Alibaba has joined forces with Louis Vuitton and others to fight the $461 billion counterfeiting business

Alibaba gathers Louis Vuitton and other brands Fight CounterfeitingAlibaba gathers Louis Vuitton and other brands to fight counterfeiting
Alibaba gathers Louis Vuitton and other brands Fight CounterfeitingAlibaba gathers Louis Vuitton and other brands to fight counterfeiting

Less than a month after the US called out China’s largest online marketplace, Taobao, for its rampant counterfeiting, the Chinese company’s parent has formed an alliance of 20 brands to use data to fight fakes.

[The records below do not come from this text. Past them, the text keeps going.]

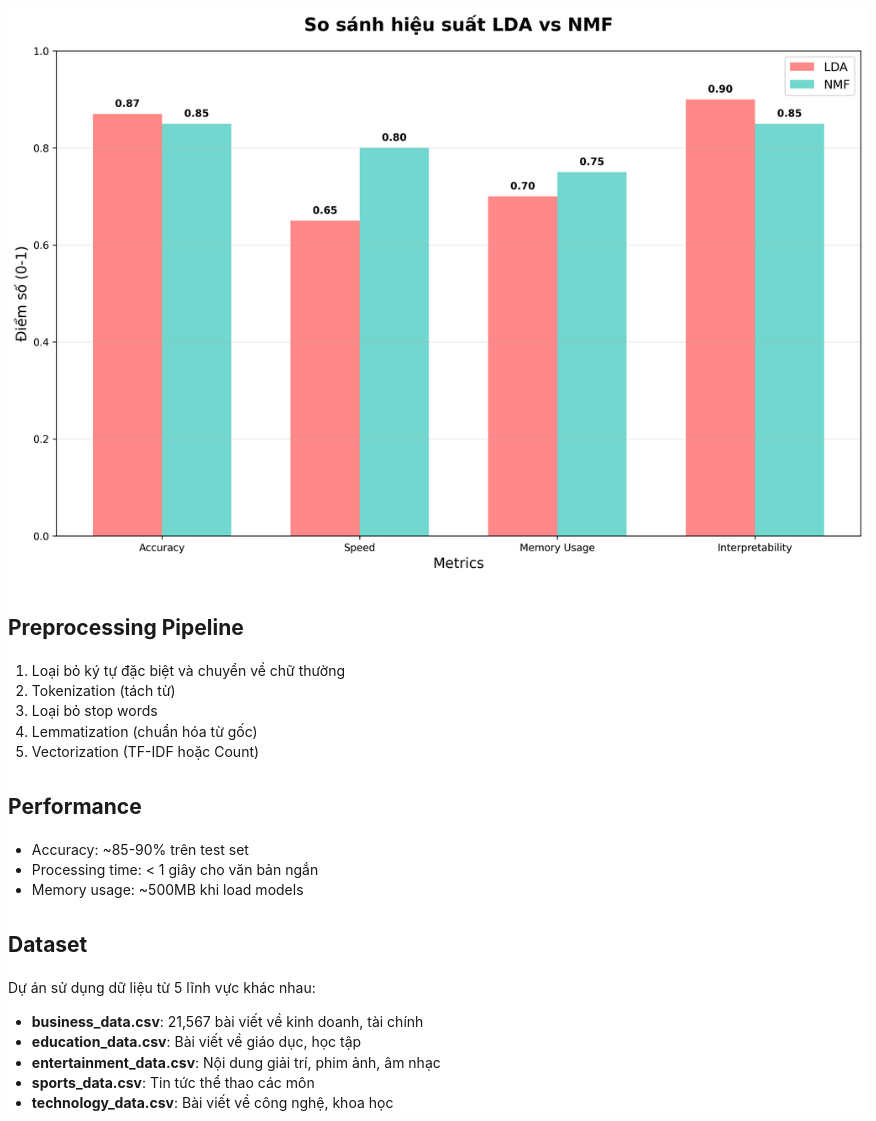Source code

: ![So sánh LDA vs NMF](ImagesREADME/model-comparison.png)

## Preprocessing Pipeline
1. Loại bỏ ký tự đặc biệt và chuyển về chữ thường
2. Tokenization (tách từ)
3. Loại bỏ stop words
4. Lemmatization (chuẩn hóa từ gốc)
5. Vectorization (TF-IDF hoặc Count)

## Performance
- Accuracy: ~85-90% trên test set
- Processing time: < 1 giây cho văn bản ngắn
- Memory usage: ~500MB khi load models

## Dataset
Dự án sử dụng dữ liệu từ 5 lĩnh vực khác nhau:
- **business_data.csv**: 21,567 bài viết về kinh doanh, tài chính
- **education_data.csv**: Bài viết về giáo dục, học tập
- **entertainment_data.csv**: Nội dung giải trí, phim ảnh, âm nhạc
- **sports_data.csv**: Tin tức thể thao các môn
- **technology_data.csv**: Bài viết về công nghệ, khoa học
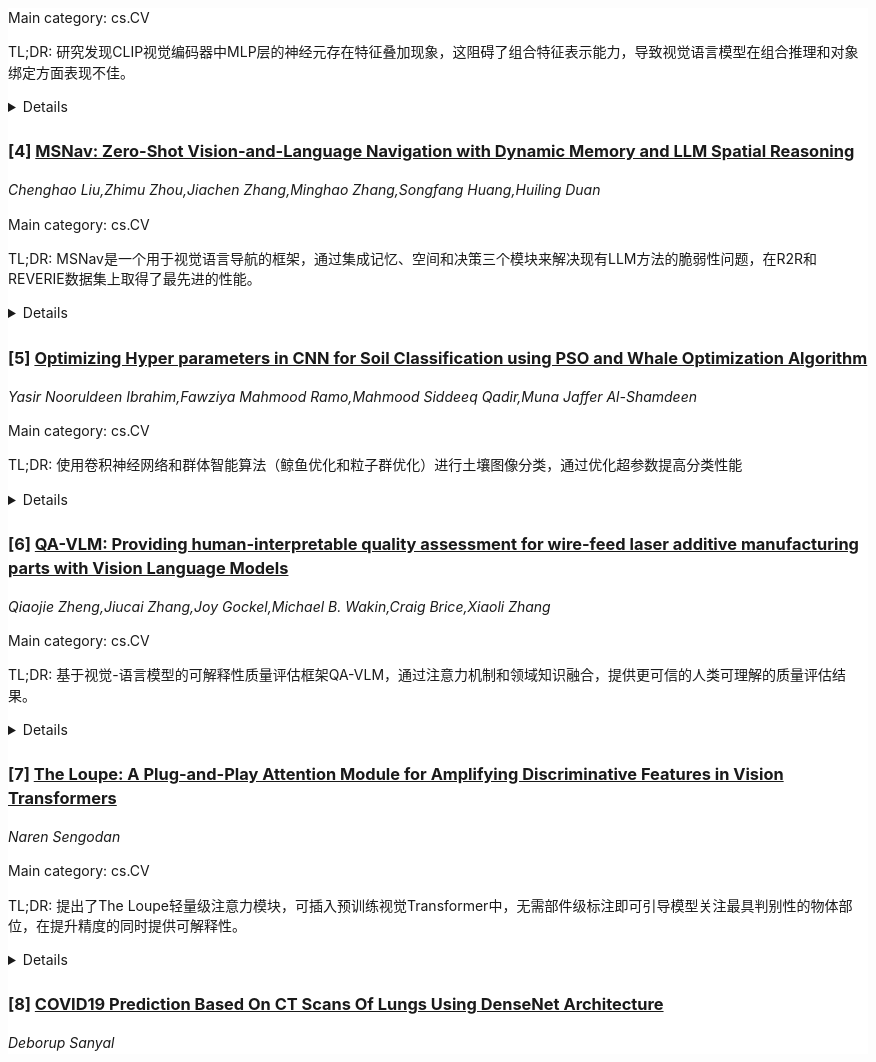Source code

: Main category: cs.CV

TL;DR: 研究发现CLIP视觉编码器中MLP层的神经元存在特征叠加现象，这阻碍了组合特征表示能力，导致视觉语言模型在组合推理和对象绑定方面表现不佳。


<details><summary>Details</summary></details>


### [4] [MSNav: Zero-Shot Vision-and-Language Navigation with Dynamic Memory and LLM Spatial Reasoning](https://arxiv.org/abs/2508.16654)
*Chenghao Liu,Zhimu Zhou,Jiachen Zhang,Minghao Zhang,Songfang Huang,Huiling Duan*

Main category: cs.CV

TL;DR: MSNav是一个用于视觉语言导航的框架，通过集成记忆、空间和决策三个模块来解决现有LLM方法的脆弱性问题，在R2R和REVERIE数据集上取得了最先进的性能。


<details><summary>Details</summary></details>


### [5] [Optimizing Hyper parameters in CNN for Soil Classification using PSO and Whale Optimization Algorithm](https://arxiv.org/abs/2508.16660)
*Yasir Nooruldeen Ibrahim,Fawziya Mahmood Ramo,Mahmood Siddeeq Qadir,Muna Jaffer Al-Shamdeen*

Main category: cs.CV

TL;DR: 使用卷积神经网络和群体智能算法（鲸鱼优化和粒子群优化）进行土壤图像分类，通过优化超参数提高分类性能


<details><summary>Details</summary></details>


### [6] [QA-VLM: Providing human-interpretable quality assessment for wire-feed laser additive manufacturing parts with Vision Language Models](https://arxiv.org/abs/2508.16661)
*Qiaojie Zheng,Jiucai Zhang,Joy Gockel,Michael B. Wakin,Craig Brice,Xiaoli Zhang*

Main category: cs.CV

TL;DR: 基于视觉-语言模型的可解释性质量评估框架QA-VLM，通过注意力机制和领域知识融合，提供更可信的人类可理解的质量评估结果。


<details><summary>Details</summary></details>


### [7] [The Loupe: A Plug-and-Play Attention Module for Amplifying Discriminative Features in Vision Transformers](https://arxiv.org/abs/2508.16663)
*Naren Sengodan*

Main category: cs.CV

TL;DR: 提出了The Loupe轻量级注意力模块，可插入预训练视觉Transformer中，无需部件级标注即可引导模型关注最具判别性的物体部位，在提升精度的同时提供可解释性。


<details><summary>Details</summary></details>


### [8] [COVID19 Prediction Based On CT Scans Of Lungs Using DenseNet Architecture](https://arxiv.org/abs/2508.16670)
*Deborup Sanyal*
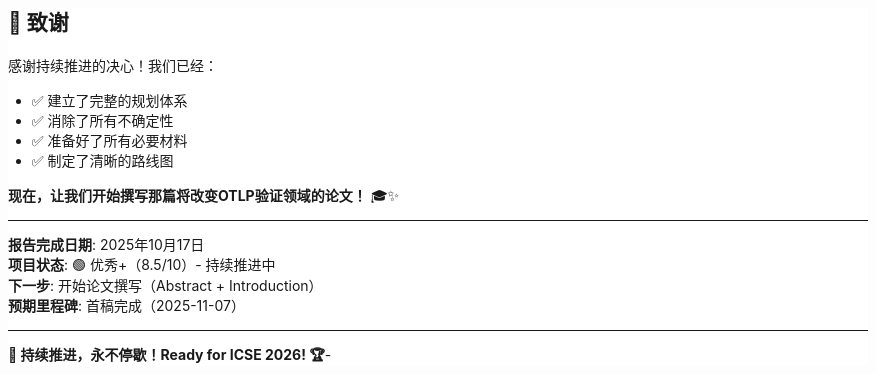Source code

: 
## 🙏 致谢

感谢持续推进的决心！我们已经：

- ✅ 建立了完整的规划体系
- ✅ 消除了所有不确定性
- ✅ 准备好了所有必要材料
- ✅ 制定了清晰的路线图

**现在，让我们开始撰写那篇将改变OTLP验证领域的论文！** 🎓✨

---

**报告完成日期**: 2025年10月17日  
**项目状态**: 🟢 优秀+（8.5/10）- 持续推进中  
**下一步**: 开始论文撰写（Abstract + Introduction）  
**预期里程碑**: 首稿完成（2025-11-07）

---

**🎉 持续推进，永不停歇！Ready for ICSE 2026! 🏆**-
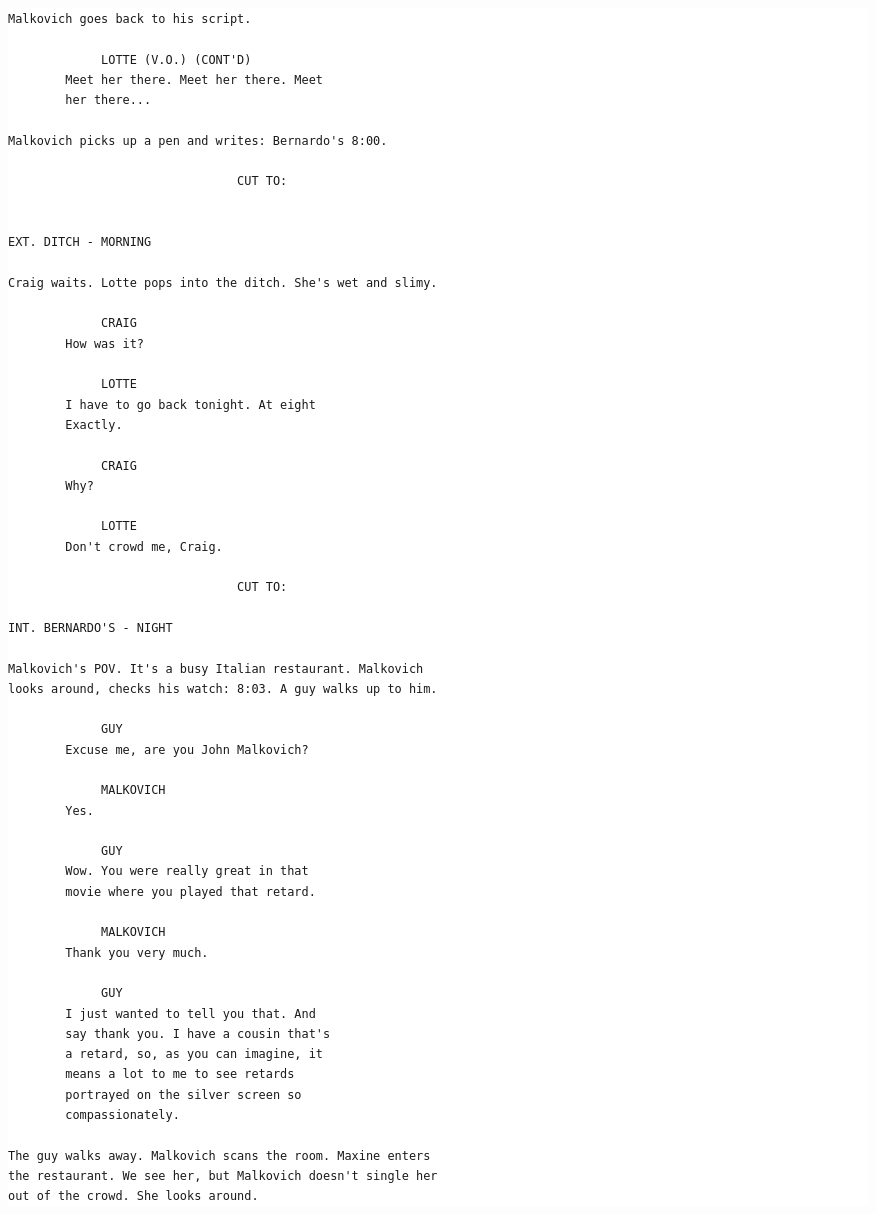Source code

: 	Malkovich goes back to his script.

				 LOTTE (V.O.) (CONT'D)
		    Meet her there. Meet her there. Meet
		    her there...

	Malkovich picks up a pen and writes: Bernardo's 8:00.

									CUT TO:


	EXT. DITCH - MORNING

	Craig waits. Lotte pops into the ditch. She's wet and slimy.

				 CRAIG
		    How was it?

				 LOTTE
		    I have to go back tonight. At eight
		    Exactly.

				 CRAIG
		    Why?

				 LOTTE
		    Don't crowd me, Craig.

									CUT TO:

	INT. BERNARDO'S - NIGHT

	Malkovich's POV. It's a busy Italian restaurant. Malkovich
	looks around, checks his watch: 8:03. A guy walks up to him.

				 GUY
		    Excuse me, are you John Malkovich?

				 MALKOVICH
		    Yes.

				 GUY
		    Wow. You were really great in that
		    movie where you played that retard.

				 MALKOVICH
		    Thank you very much.

				 GUY
		    I just wanted to tell you that. And
		    say thank you. I have a cousin that's
		    a retard, so, as you can imagine, it
		    means a lot to me to see retards
		    portrayed on the silver screen so
		    compassionately.

	The guy walks away. Malkovich scans the room. Maxine enters
	the restaurant. We see her, but Malkovich doesn't single her
	out of the crowd. She looks around.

Alibaba announced its Big Data Anti-Counterfeiting Alliance, a partnership of 20 brands including Louis Vuitton, Samsung, Mars and Swarovski, will use anti-counterfeiting technologies that can scan up to 10 million product listings a day to remove counterfeit goods from Taobao. It had removed 380 million product listings from Taobao in the year ending last August, the company said in a statement.

Just over 63% of the world’s fake goods—including handbags, perfume, phones and even chocolate—come from China. In 2013, the value of international trade in fake goods was $461 billion, or 2.5% of global imports. The US is hit the hardest by intellectual property rights infringement, the Organization for Economic Co-operation Development reported in 2016.

In late 2016, the office of the United States Trade Representative included Taobao, Alibaba’s consumer-to-consumer market, on its annual “notorious markets” list. The list came out just as Alibaba sought to expand beyond China through actively courting foreign brands to sell through its other channels.

The Chinese e-commerce giant said the Big Data Anti-Counterfeiting Alliance will disclose its progress on a regular basis.